## Задачи и задания
1) Как в Китае называют чувствительных и немногословных детей, согласно фрагменту о культурных различиях и интроверсии?
2) Определите, согласуется ли каждое утверждение с фрагментом о культурных различиях и интроверсии. Ответьте «да» или «нет» и процитируйте решающие слова текста без изменений.
(a) В Канаде застенчивых и чувствительных детей избегают.
(b) Американские школьники предпочитают скромных и бескорыстных друзей.
(c) Выходцы из Азии лучше справляются с заданиями, когда озвучивают процесс решения.
3) Перепишите без изменений часть фрагмента о культурных различиях и интроверсии: всё от слов «Результаты этих исследований» и ниже до слов «слово считается похвалой.» включительно.

## Фрагмент страницы

┌──

Хотя я и не приветствую строгого разделения людей по этническому признаку, было бы неправильно полностью избегать такой темы, как культурные различия и интроверсия. Выходцам из стран Азии свойственно много культурных и личностных особенностей, и остальная часть мира может и должна взять их на вооружение. На протяжении десятилетий ученые изучали культурные различия разных типов личности, особенно между представителями восточной и западной культуры. В частности, объектом изучения стал такой аспект, как интроверсия и экстраверсия — эти личностные характеристики психологи считают явно выраженными и поддающимися измерению во всем мире. И это говорят психологи, не способные прийти к единому мнению практически ни по одному вопросу, касающемуся систематизации параметров человеческой личности!

Результаты этих исследований во многом подтверждают выводы, сделанные на основании анализа карты Маккрея. В частности, в ходе сравнительного исследования поведения детей из Шанхая и Онтарио в возрасте от 8 до 10 лет было установлено, что в Канаде застенчивых и чувствительных детей избегают, а в Китае они пользуются популярностью у сверстников{9}. Кроме того, в Китае такие дети чаще становятся лидерами. Чувствительных и немногословных китайских детей называют «dongshi» («понимающий») — и это слово считается похвалой.

Китайские ученики средних школ рассказывают исследователям о том, что предпочитают иметь друзей скромных и бескорыстных, честных и трудолюбивых{10}. Американские же школьники предпочитают веселых, полных энтузиазма, общительных друзей. «Какой поразительный контраст! — пишет Майкл Харрис Бонд, кросс-культурный психолог, специалист по Китаю. — Американцы придают особое значение общительности и похвально отзываются о тех качествах, которые способствуют легкому, радостному общению. Китайцы подчеркивают значение более глубоких личностных качеств, обращая особое внимание на добродетели и достижения».

В ходе еще одного исследования американцев азиатского и европейского происхождения попросили вслух размышлять над решением логических задач{11}. По результатам исследования было установлено, что выходцы из Азии гораздо лучше справляются с заданиями, когда им разрешают делать это молча. Напротив, представители белой расы показывают более высокие результаты, озвучивая процесс решения.

└──

## Фрагменты данных
┌──

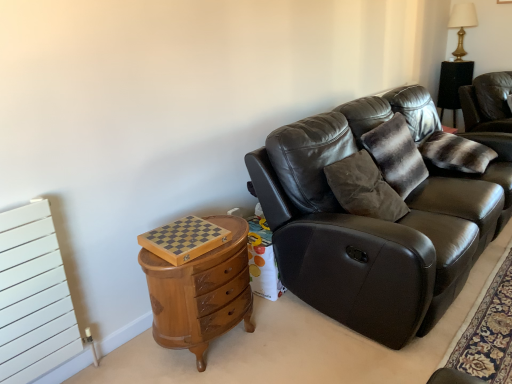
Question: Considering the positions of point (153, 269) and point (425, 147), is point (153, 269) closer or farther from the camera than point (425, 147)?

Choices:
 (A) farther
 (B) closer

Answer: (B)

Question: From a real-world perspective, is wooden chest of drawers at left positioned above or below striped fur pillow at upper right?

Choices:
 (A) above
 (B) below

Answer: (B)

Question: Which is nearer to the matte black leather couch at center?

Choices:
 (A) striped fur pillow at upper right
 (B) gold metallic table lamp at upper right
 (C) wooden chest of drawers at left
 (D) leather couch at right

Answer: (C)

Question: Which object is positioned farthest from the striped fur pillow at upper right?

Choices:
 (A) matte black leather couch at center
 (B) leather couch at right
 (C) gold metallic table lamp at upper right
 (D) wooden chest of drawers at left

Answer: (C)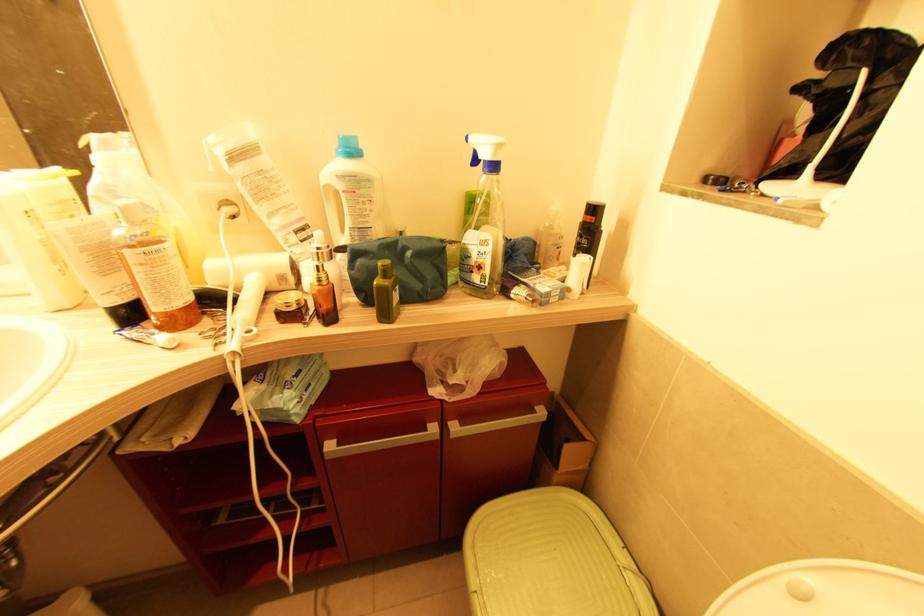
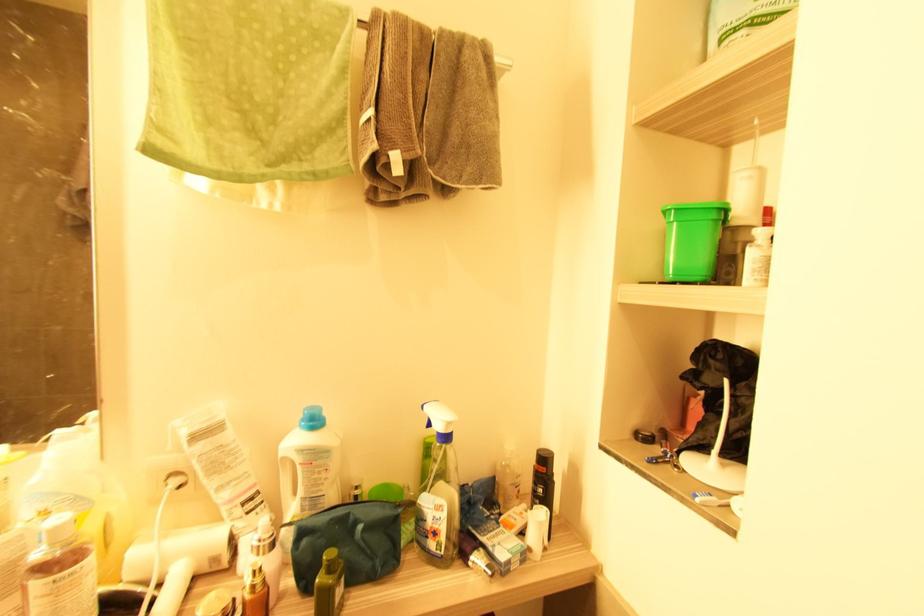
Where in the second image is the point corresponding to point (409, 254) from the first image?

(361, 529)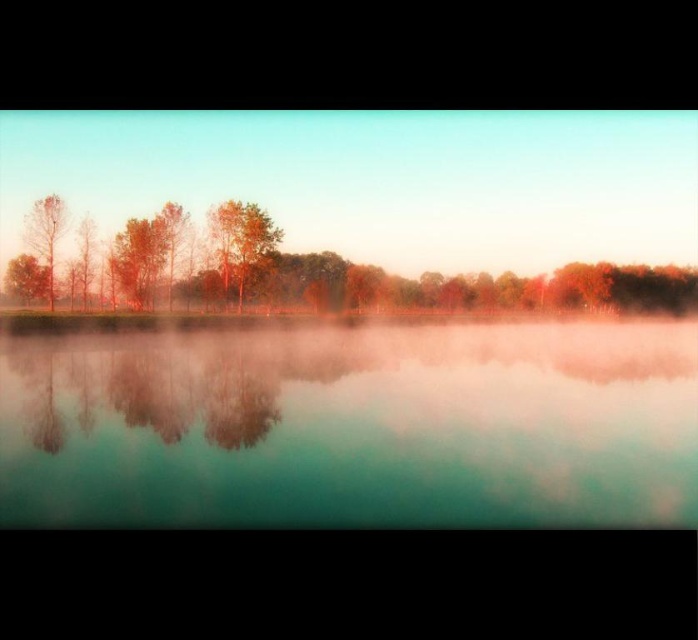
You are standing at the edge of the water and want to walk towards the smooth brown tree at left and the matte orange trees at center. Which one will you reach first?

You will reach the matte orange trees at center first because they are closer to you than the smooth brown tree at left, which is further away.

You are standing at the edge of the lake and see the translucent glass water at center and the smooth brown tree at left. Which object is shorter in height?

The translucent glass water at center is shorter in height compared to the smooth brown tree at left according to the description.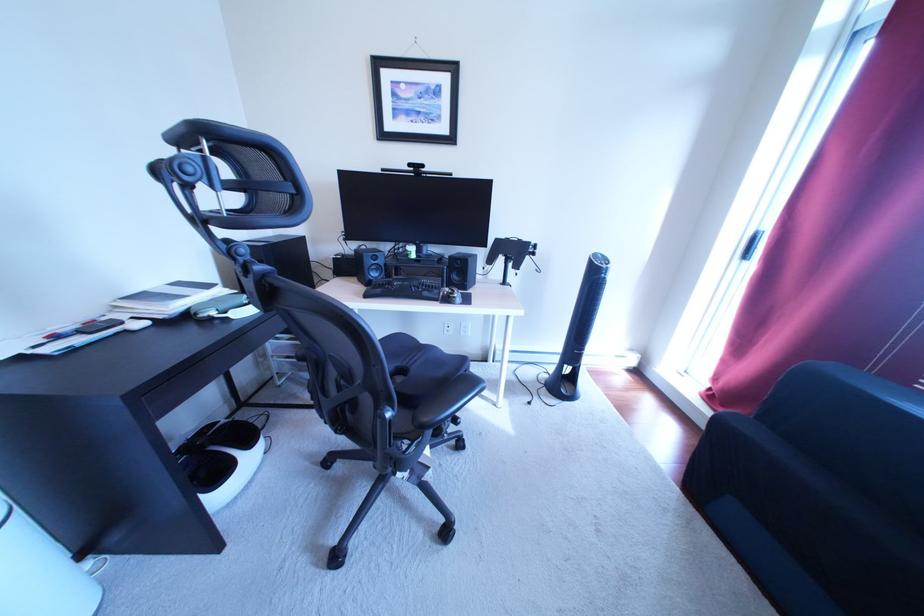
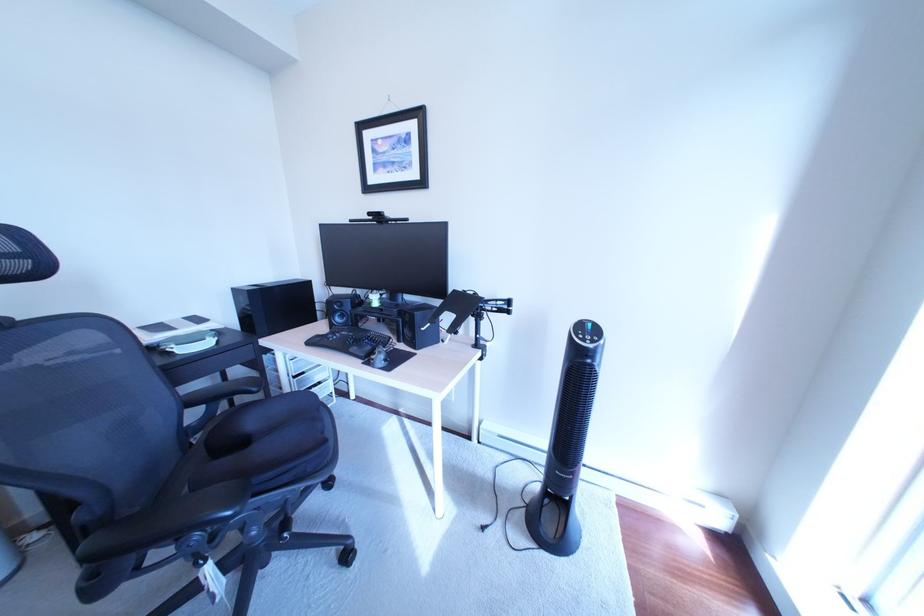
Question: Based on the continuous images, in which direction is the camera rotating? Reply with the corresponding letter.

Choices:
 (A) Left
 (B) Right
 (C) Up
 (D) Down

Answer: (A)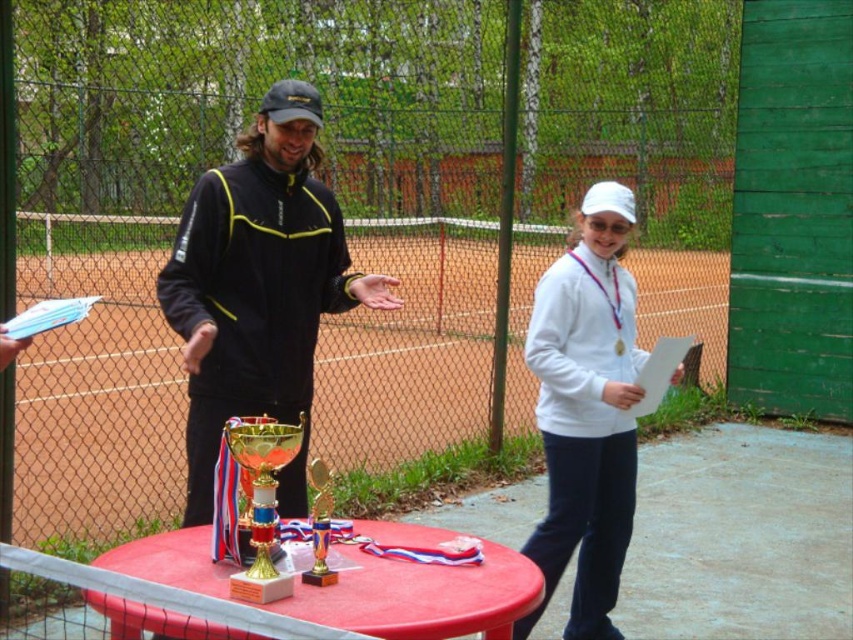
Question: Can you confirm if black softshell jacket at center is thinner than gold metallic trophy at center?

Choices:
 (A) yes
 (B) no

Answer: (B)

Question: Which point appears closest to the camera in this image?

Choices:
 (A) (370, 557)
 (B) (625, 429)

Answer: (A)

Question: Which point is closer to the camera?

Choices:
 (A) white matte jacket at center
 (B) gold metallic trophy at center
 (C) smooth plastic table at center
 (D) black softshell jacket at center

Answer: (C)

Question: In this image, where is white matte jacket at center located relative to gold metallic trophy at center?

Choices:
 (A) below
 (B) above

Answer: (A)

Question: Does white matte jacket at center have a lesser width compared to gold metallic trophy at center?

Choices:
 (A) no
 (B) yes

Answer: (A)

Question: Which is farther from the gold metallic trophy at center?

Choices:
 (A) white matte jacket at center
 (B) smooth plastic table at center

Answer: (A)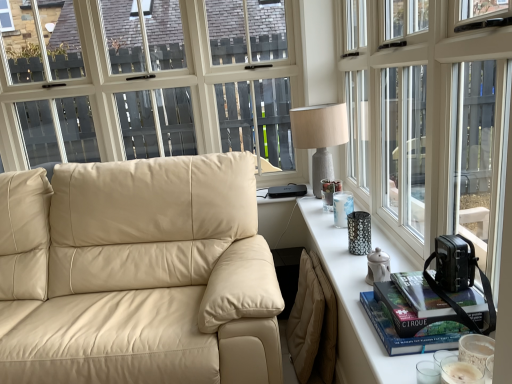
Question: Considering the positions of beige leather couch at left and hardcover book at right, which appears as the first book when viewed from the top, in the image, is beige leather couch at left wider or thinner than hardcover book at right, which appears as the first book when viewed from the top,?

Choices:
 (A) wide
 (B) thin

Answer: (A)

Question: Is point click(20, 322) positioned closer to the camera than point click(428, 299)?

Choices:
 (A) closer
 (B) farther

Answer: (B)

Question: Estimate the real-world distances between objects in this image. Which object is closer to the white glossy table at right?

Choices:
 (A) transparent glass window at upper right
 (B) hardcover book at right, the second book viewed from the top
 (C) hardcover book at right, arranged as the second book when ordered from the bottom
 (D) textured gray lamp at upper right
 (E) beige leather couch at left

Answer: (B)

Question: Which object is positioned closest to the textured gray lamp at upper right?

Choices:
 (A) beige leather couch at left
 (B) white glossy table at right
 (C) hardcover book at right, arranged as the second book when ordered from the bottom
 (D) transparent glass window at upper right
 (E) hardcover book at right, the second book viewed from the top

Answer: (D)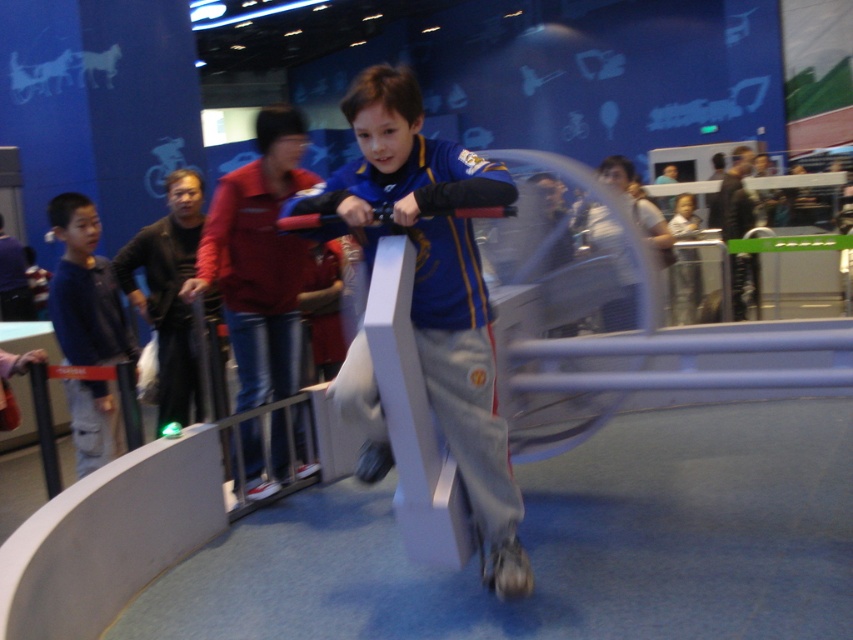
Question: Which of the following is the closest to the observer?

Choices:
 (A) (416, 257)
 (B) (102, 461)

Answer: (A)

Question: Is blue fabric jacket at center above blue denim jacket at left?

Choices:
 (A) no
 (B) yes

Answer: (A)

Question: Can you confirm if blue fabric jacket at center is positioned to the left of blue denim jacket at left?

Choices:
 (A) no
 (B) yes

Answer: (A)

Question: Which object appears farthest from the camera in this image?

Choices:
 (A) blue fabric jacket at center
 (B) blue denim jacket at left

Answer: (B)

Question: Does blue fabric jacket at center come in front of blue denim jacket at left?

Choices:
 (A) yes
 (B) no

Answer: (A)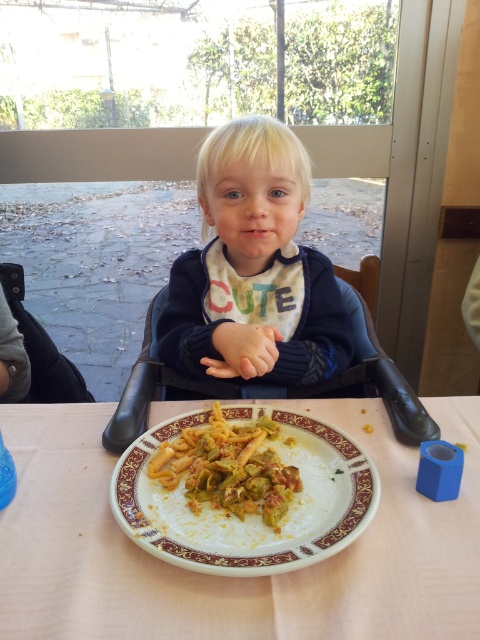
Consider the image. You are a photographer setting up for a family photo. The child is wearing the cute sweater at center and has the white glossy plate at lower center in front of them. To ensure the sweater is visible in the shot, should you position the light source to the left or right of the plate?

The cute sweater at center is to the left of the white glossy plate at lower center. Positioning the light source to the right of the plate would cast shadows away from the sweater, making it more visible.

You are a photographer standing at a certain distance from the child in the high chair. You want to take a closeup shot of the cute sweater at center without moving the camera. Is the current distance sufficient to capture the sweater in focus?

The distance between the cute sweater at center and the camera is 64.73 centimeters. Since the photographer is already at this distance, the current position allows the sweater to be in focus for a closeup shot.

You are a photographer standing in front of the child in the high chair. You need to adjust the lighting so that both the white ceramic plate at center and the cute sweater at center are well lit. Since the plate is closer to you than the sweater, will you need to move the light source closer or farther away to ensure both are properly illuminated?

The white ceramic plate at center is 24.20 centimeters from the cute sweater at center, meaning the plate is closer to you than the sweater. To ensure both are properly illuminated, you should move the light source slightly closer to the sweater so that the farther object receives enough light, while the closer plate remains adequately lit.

└──

## Решения заданий
1) Их называют «dongshi» («понимающий»).

2)
(a) Да: «в Канаде застенчивых и чувствительных детей избегают».
(b) Нет: «Американские же школьники предпочитают веселых, полных энтузиазма, общительных друзей».
(c) Нет: «выходцы из Азии гораздо лучше справляются с заданиями, когда им разрешают делать это молча».

3)
Результаты этих исследований во многом подтверждают выводы, сделанные на основании анализа карты Маккрея. В частности, в ходе сравнительного исследования поведения детей из Шанхая и Онтарио в возрасте от 8 до 10 лет было установлено, что в Канаде застенчивых и чувствительных детей избегают, а в Китае они пользуются популярностью у сверстников{9}. Кроме того, в Китае такие дети чаще становятся лидерами. Чувствительных и немногословных китайских детей называют «dongshi» («понимающий») — и это слово считается похвалой.